Work to complete ::
Give the lines from the start of the records through the one containing "Ce materiale sunt" as a Markdown table with the columns Row and Text, leaving out blank lines.

_ _ _

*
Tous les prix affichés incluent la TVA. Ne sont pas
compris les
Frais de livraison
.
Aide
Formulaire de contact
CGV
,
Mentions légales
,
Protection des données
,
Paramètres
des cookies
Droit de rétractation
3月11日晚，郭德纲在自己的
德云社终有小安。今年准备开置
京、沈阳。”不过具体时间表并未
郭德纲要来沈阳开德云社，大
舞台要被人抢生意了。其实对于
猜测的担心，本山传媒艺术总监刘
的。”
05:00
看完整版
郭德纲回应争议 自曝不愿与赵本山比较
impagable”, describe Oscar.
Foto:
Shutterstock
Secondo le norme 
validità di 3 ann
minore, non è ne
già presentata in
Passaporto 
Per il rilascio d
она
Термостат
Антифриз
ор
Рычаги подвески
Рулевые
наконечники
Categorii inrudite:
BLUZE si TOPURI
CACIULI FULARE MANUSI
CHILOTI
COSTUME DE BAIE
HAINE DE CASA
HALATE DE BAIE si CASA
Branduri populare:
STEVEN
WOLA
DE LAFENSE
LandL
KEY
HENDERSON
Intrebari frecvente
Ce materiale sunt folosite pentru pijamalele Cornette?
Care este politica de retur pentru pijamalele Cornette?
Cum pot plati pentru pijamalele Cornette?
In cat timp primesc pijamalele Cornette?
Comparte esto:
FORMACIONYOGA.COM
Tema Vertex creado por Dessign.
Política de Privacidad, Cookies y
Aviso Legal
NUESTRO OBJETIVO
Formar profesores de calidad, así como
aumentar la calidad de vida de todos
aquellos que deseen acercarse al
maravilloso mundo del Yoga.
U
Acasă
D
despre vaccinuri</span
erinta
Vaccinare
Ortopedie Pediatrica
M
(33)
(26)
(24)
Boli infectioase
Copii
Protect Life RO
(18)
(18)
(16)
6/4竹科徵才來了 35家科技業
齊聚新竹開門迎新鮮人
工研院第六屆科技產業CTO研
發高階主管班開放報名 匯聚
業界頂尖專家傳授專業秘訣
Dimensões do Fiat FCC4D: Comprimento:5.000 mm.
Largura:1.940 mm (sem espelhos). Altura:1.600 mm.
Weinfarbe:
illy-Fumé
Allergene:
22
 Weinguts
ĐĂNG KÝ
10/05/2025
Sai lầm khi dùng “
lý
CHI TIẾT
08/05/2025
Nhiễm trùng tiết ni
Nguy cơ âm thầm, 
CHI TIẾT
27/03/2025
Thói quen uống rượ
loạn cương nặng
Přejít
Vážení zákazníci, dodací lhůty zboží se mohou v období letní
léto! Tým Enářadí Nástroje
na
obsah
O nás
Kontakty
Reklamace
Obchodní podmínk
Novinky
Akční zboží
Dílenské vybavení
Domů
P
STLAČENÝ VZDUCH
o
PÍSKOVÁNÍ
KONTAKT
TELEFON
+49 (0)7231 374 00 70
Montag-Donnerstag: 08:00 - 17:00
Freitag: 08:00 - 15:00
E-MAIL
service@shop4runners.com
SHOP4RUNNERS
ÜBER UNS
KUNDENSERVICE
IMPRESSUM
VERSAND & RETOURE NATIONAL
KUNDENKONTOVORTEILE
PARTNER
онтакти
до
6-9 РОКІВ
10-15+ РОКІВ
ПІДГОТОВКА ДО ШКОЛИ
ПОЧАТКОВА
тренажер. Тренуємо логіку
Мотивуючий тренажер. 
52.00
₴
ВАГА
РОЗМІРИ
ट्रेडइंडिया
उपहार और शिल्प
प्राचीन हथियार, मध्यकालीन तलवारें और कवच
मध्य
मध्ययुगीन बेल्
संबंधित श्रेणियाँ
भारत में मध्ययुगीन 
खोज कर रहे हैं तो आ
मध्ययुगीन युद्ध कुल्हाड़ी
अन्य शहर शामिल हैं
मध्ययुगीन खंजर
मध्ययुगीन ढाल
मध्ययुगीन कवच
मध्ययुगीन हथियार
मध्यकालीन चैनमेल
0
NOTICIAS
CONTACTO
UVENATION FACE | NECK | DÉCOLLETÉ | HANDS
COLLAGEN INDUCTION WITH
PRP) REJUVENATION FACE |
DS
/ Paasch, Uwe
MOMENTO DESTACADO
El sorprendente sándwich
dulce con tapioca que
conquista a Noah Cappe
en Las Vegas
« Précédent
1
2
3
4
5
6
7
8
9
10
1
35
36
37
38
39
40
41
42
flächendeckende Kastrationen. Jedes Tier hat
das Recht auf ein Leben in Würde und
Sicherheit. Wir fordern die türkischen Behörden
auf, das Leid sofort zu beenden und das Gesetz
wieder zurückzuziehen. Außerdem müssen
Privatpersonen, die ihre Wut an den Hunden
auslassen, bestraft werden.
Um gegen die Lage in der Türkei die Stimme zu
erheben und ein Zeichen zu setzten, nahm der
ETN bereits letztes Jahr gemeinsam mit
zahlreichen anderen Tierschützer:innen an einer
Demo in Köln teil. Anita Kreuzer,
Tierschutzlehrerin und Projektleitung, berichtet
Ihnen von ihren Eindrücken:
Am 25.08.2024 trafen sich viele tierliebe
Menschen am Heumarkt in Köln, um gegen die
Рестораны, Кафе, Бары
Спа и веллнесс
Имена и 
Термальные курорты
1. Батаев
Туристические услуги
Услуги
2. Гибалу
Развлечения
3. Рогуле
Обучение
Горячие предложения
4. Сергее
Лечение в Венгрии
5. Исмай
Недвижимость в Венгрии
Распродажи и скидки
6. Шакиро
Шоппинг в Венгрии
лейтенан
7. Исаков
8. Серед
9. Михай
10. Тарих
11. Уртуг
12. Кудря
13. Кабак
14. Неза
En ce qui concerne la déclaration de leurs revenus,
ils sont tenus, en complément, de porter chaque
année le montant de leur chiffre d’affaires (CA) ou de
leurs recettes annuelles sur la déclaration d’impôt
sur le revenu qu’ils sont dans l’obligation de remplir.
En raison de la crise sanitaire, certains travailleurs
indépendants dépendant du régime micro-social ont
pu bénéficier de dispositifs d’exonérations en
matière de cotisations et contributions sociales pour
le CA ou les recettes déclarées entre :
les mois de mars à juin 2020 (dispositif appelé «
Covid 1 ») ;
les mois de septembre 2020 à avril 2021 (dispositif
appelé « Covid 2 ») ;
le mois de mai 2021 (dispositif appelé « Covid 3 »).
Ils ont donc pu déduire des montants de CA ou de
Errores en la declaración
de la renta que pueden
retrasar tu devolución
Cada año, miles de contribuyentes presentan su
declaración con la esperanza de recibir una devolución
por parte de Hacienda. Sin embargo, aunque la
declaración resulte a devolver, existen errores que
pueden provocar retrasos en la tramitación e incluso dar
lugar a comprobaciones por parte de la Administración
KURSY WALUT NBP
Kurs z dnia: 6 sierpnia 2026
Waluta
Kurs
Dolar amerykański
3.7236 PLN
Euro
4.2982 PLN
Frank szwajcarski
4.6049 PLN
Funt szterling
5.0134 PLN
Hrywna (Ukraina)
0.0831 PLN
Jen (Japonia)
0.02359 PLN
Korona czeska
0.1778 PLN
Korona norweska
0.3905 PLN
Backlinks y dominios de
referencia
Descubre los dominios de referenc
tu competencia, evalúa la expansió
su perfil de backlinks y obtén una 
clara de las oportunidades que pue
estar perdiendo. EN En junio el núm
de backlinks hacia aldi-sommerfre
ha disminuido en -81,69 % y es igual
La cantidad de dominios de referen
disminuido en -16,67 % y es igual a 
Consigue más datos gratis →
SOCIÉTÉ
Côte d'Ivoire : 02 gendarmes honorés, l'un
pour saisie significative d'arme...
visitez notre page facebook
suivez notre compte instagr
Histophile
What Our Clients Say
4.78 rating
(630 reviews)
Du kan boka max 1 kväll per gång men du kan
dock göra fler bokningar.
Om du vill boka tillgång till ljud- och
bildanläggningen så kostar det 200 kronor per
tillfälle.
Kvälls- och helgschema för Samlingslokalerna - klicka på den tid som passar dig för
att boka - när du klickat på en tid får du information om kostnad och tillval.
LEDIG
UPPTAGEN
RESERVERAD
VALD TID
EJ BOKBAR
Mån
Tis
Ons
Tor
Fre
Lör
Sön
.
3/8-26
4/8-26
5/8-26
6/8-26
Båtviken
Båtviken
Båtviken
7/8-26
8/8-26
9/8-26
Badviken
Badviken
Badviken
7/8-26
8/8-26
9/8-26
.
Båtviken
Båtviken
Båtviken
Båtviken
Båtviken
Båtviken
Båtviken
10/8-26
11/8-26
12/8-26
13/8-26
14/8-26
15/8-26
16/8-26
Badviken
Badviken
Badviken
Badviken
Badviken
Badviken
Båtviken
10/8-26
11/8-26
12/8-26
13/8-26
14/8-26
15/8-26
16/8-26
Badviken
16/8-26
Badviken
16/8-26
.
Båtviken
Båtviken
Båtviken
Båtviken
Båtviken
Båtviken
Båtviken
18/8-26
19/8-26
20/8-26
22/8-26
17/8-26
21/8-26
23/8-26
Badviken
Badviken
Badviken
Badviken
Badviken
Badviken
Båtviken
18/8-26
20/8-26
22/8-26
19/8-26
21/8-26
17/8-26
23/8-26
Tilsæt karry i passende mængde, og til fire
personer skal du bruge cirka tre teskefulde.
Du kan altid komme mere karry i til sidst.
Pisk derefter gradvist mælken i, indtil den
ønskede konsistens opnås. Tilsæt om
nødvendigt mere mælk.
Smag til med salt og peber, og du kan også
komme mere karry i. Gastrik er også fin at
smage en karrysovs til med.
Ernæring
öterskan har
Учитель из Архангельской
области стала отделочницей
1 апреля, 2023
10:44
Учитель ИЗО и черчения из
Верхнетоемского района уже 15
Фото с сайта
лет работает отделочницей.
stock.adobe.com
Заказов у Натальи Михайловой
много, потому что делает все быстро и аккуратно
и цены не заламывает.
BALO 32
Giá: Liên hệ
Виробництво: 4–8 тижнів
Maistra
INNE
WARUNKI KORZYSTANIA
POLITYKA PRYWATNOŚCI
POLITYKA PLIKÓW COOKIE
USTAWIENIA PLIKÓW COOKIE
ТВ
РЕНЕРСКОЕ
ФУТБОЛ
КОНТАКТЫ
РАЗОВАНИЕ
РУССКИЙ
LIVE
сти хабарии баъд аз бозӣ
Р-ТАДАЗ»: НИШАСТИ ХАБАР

_ _ _

The completed task ::
| Row | Text |
|---|---|
| 1 | * |
| 2 | Tous les prix affichés incluent la TVA. Ne sont pas |
| 3 | compris les |
| 4 | Frais de livraison |
| 5 | . |
| 6 | Aide |
| 7 | Formulaire de contact |
| 8 | CGV |
| 9 | , |
| 10 | Mentions légales |
| 11 | , |
| 12 | Protection des données |
| 13 | , |
| 14 | Paramètres |
| 15 | des cookies |
| 16 | Droit de rétractation |
| 17 | 3月11日晚，郭德纲在自己的 |
| 18 | 德云社终有小安。今年准备开置 |
| 19 | 京、沈阳。”不过具体时间表并未 |
| 20 | 郭德纲要来沈阳开德云社，大 |
| 21 | 舞台要被人抢生意了。其实对于 |
| 22 | 猜测的担心，本山传媒艺术总监刘 |
| 23 | 的。” |
| 24 | 05:00 |
| 25 | 看完整版 |
| 26 | 郭德纲回应争议 自曝不愿与赵本山比较 |
| 27 | impagable”, describe Oscar. |
| 28 | Foto: |
| 29 | Shutterstock |
| 30 | Secondo le norme  |
| 31 | validità di 3 ann |
| 32 | minore, non è ne |
| 33 | già presentata in |
| 34 | Passaporto  |
| 35 | Per il rilascio d |
| 36 | она |
| 37 | Термостат |
| 38 | Антифриз |
| 39 | ор |
| 40 | Рычаги подвески |
| 41 | Рулевые |
| 42 | наконечники |
| 43 | Categorii inrudite: |
| 44 | BLUZE si TOPURI |
| 45 | CACIULI FULARE MANUSI |
| 46 | CHILOTI |
| 47 | COSTUME DE BAIE |
| 48 | HAINE DE CASA |
| 49 | HALATE DE BAIE si CASA |
| 50 | Branduri populare: |
| 51 | STEVEN |
| 52 | WOLA |
| 53 | DE LAFENSE |
| 54 | LandL |
| 55 | KEY |
| 56 | HENDERSON |
| 57 | Intrebari frecvente |
| 58 | Ce materiale sunt folosite pentru pijamalele Cornette? |